Dawn teaches golf swing techniques and other mental strategies as well including:

• Putter head flat on the ground, not toe up.

• Having too many moving parts or being two “handsy” or hinging your wrists too much on short shots will kill you.

• Be aggressive to hit your lay up shots to exactly the spot or target from which you want to hit the next shot (Tom Kite wants to be 93 yards from the pin on nearly every par 5 he plays where he does not go for the green in two)

• Hit balls with your feet together

• Have good rhythm and swing at 80% effort to help maintain control of the direction of the ball

• Know your distances of your 7:30, 9:00 and 10:30 backswings with your wedges (Dustin Johnson has three distances he hits every club in his bag with three different swing lengths)

• Get your hands in the right position at address away from your body especially with your putter and short shots

• Good, athletic posture, angles not curves

• “See and feel the Inside Move the Outside” by Michael Hebron, PGA Master Professional

• Hover the club off the ground so as not to get it caught in the grass

• Hit your short putts firmly especially late in the day as footprints mount up during the day (maybe 500 footprints will be near a hole at the end of a busy day) and these footprints can throw a short putt hit softly off course, but will impact a putt hit firmly a lot less

• When you hit lag putts, get them to the hole

• Chin up at address, (even if you wear bifocals - use spot bifocals)

• Body must be rotating throughout the entire swing, but shoulders and hips rotate at different times and in different amounts. At the top of the backswing, as the shoulders are still rotating back, the hips have completely stopped rotation and may even be rotating forward.

• Some students walk fast, talk fast and are wired whereas some move slow, think slow, etc. as they do in their daily life. The personality definitely shows up in their golf game. If I have someone uptight, thinking too much or moving too fast then I will speak lower, slower and ask questions irrelevant to golf about themselves as a distraction to gain less effort with better performance. I’ll stray from getting too mechanical or technical and go more visual. On the reverse, if someone is lethargic, I will speak louder, faster and possibly more technical.

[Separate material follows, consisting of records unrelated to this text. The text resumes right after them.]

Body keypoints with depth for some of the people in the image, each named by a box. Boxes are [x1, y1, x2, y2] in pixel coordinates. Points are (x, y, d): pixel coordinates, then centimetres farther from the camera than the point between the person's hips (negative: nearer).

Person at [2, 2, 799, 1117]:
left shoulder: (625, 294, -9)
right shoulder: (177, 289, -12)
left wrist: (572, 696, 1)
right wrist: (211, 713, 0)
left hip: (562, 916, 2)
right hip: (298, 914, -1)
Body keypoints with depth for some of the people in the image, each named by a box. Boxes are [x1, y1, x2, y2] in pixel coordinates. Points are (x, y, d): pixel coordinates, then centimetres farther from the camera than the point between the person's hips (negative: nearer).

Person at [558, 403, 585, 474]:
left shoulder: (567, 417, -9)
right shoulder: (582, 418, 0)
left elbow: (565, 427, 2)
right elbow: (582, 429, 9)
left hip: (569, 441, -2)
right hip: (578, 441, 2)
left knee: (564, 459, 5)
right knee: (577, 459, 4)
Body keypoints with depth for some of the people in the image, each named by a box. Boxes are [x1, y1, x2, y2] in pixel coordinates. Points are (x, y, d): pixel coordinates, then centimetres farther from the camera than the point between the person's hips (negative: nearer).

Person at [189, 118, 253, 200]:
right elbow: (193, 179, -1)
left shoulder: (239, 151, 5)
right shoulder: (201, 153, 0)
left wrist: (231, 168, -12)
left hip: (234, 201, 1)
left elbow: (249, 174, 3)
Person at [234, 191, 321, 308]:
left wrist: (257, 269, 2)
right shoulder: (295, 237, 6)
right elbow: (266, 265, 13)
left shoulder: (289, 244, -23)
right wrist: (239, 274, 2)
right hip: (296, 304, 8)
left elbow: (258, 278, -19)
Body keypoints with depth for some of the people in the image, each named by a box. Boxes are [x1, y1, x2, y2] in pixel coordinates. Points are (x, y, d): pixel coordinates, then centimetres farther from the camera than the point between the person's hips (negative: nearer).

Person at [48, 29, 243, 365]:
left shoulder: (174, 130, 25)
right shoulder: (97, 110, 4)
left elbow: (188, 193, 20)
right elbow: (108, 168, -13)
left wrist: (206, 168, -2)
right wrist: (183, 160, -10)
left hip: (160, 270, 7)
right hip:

• A 1 inch putt costs the same on the scorecard as a 300-yard drive.

• There’s great education from failure, if you don’t like a shot you just hit, immediately think of what you would have done differently if you were to do it over, then move on. Don’t drag a garbage bag full of negatives with you the whole way around the course, get amnesia!

Conclusion

Dawn feels the average golfer thinks too much and tries too hard. To some degree, adults are so smart that we’re stupid, if they could find the child inside and learn to have fun and keep it simpler, the performance would show through much faster because it would eliminate the “pressure” we adults put on ourselves.

Once you visualize the line and set-up for a putt, just free-flowing the putter unrestricted with the shoulders…Most players’ tendency is to get deliberate, follow the putter with the eyes or move body…it’s more about trust & instinct to roll the ball in the hole than perfection of motion Eyes closed & looking at the hole is always a great drill

In all, Dawn Mercer teaches that golf is as much a thinking or perceiving activity as a physical activity, but not too much thinking. Trust the shot is one of her mantras. When you know how to execute a shot or even a short or long putt, don’t think about it over the ball, just do what you know how to do. The best way to mess up an easy shot, one you have successfully executed over and over, is to think about the mechanics of the shot during your execution of the shot.

Bobby Jones said that the true length of a golf course was the 5 and ½ inches between his ears. Moe Norman said don’t overcomplicate things on the golf course. Dawn says “play smart.” They are all right.